I don't really play Go but I play chess, and it seems to me that most of what humans consider creativity in GM level play comes not in prep (studying opening lines/training) but in novel lines in real games (at inference time?). But that creativity absolutely comes from recalling patterns, which is exactly what OP criticizes as not creative(?!)
I guess I'm just having trouble finding a way to move the goalpost away from artificial creativity that doesn't also move it away from human creativity?

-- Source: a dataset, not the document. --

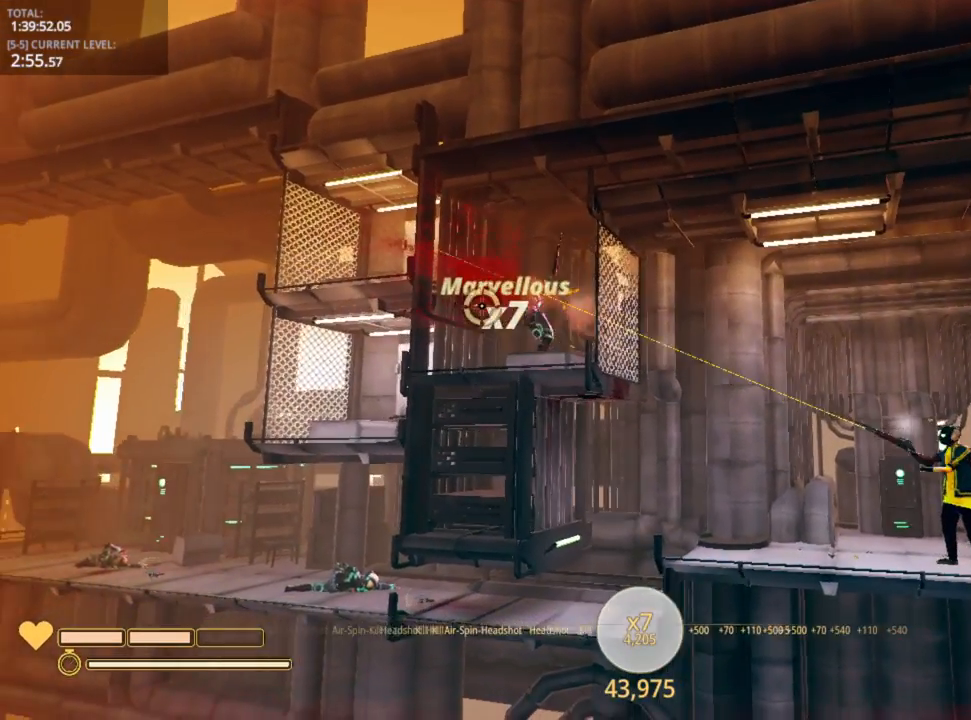
{"keys": ["d"], "mouse_move": "down-left", "events": [[16, "r", "up"], [216, "d", "down"]]}
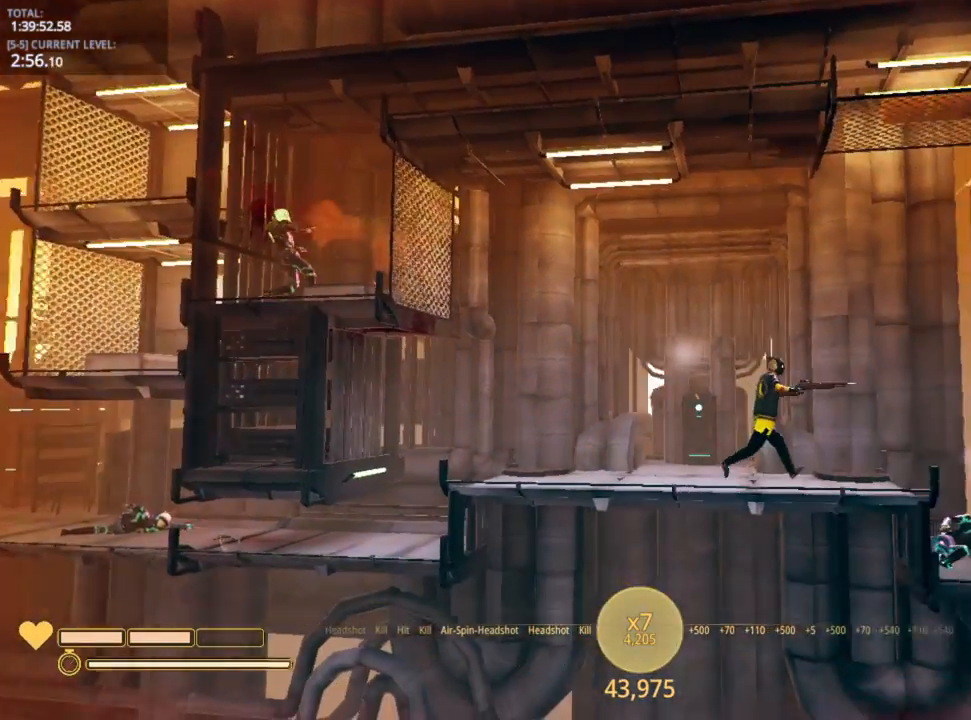
{"keys": ["d", "space"], "mouse_move": "still", "events": [[466, "space", "down"]]}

How a model is trained is different than how a model is constructed. A model’s construction defines its fundamental limitations, e.g. a linear regressor will never be able to provide meaningful inference on exponential data. Depending on how you train it, though, you can get such a model to provide acceptable results in some scenarios.
Mixing the two (training and construction) is rhetorically convenient (anthropomorphization), but holds us back in critically assessing a model’s capabilities.
Linear regression has well characterized mathematical properties. But we don't know the computational limits of stacked transformers. And so declaring what LLMs can't do is wildly premature.
> And so declaring what LLMs can't do is wildly premature.
The opposite is true as well. Emergent complexity isn’t limitless. Just like early physicists tried to explain the emergent complexity of the universe through experimentation and theory, so should we try to explain the emergent complexity of LLMs through experimentation and theory.
Specifically not pseudoscience, though.